* Supplied entries:

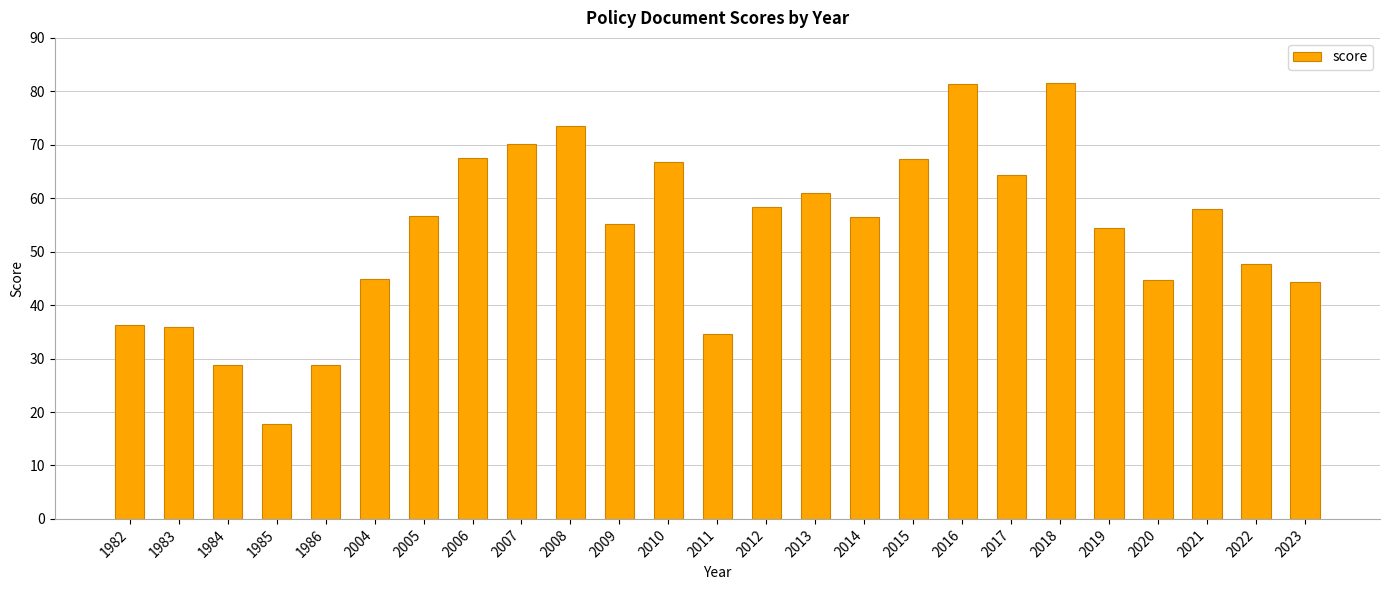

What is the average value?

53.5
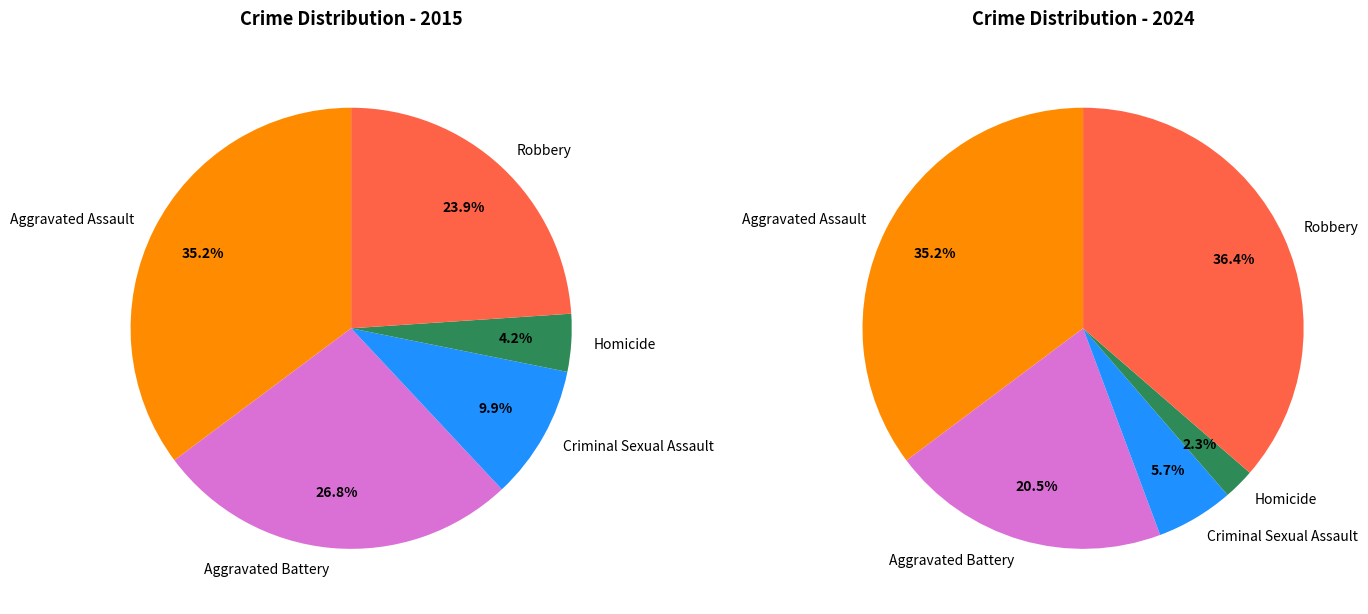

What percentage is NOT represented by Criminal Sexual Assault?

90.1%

--

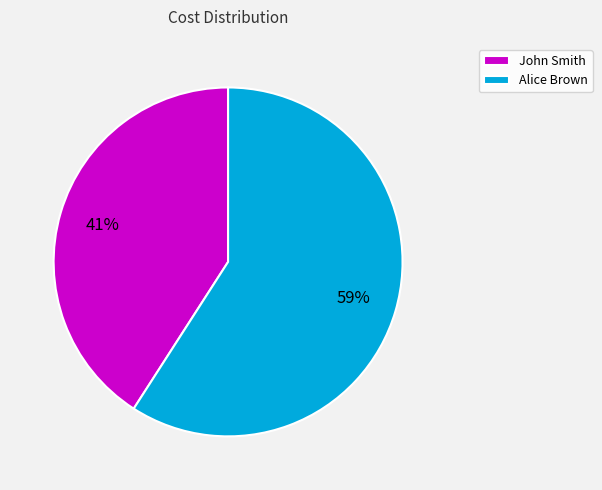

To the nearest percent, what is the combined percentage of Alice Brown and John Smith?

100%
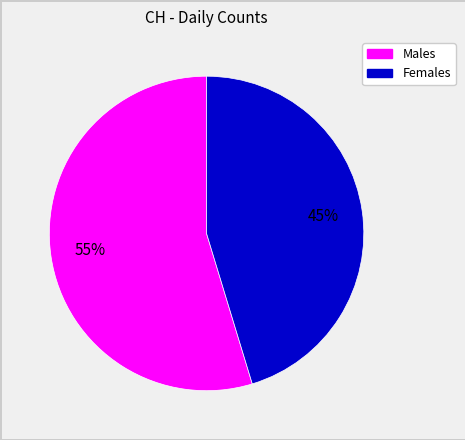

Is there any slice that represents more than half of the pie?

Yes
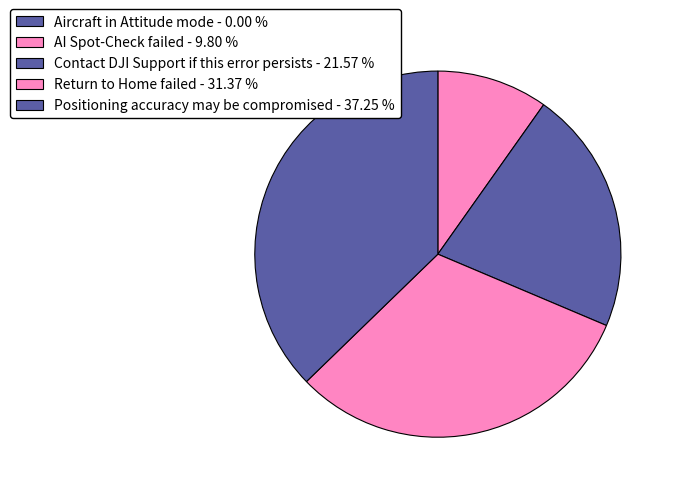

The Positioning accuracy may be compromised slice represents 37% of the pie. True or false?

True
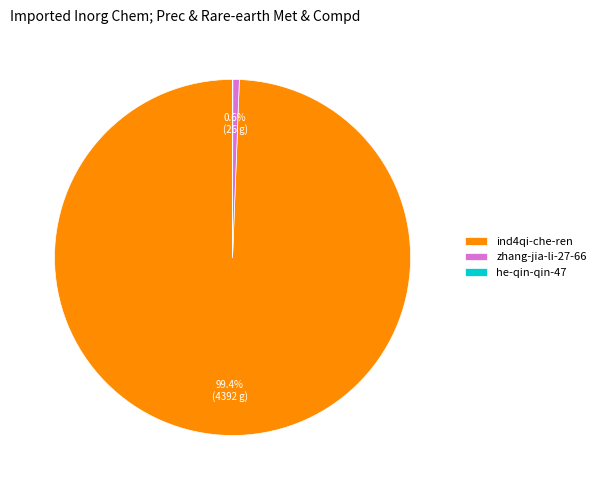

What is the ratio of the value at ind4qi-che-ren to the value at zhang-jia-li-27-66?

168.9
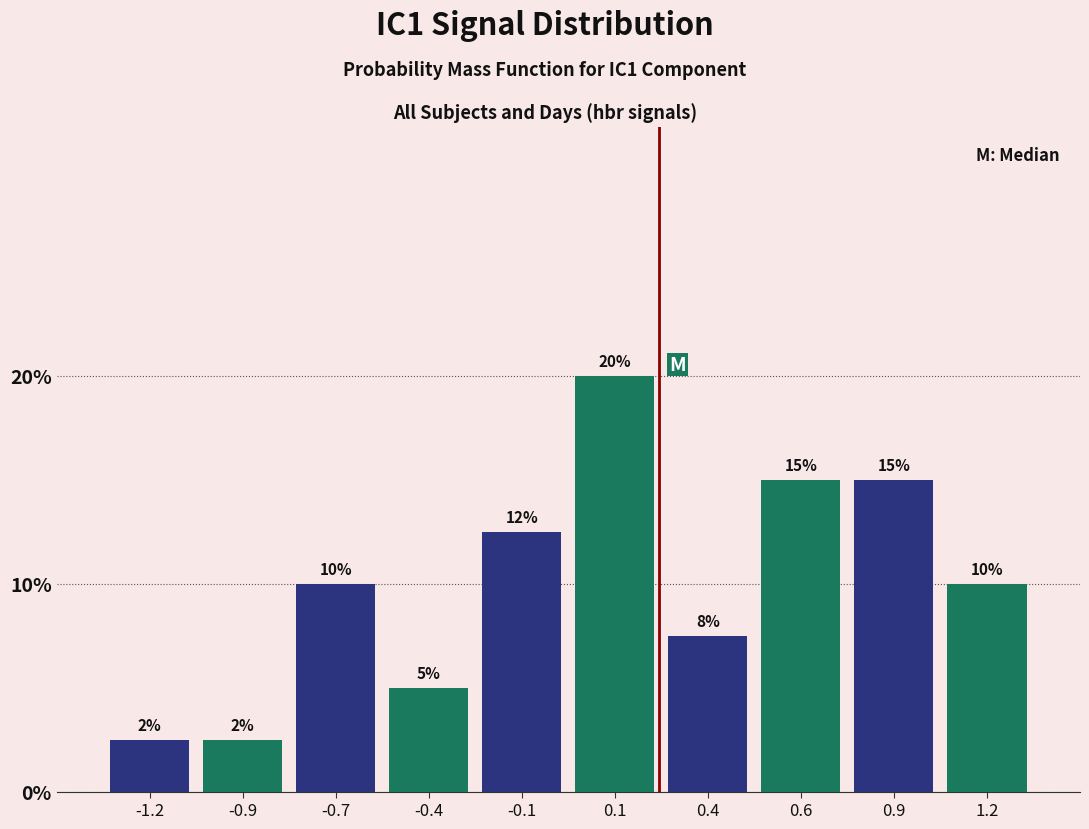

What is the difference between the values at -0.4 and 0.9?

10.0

* What is required: Locate each row above that contains the word "represents" and copy it out in full. Case counts, so a match must have the same capitals and lowercase letters.

* Output below:
Is there any slice that represents more than half of the pie?
The Positioning accuracy may be compromised slice represents 37% of the pie. True or false?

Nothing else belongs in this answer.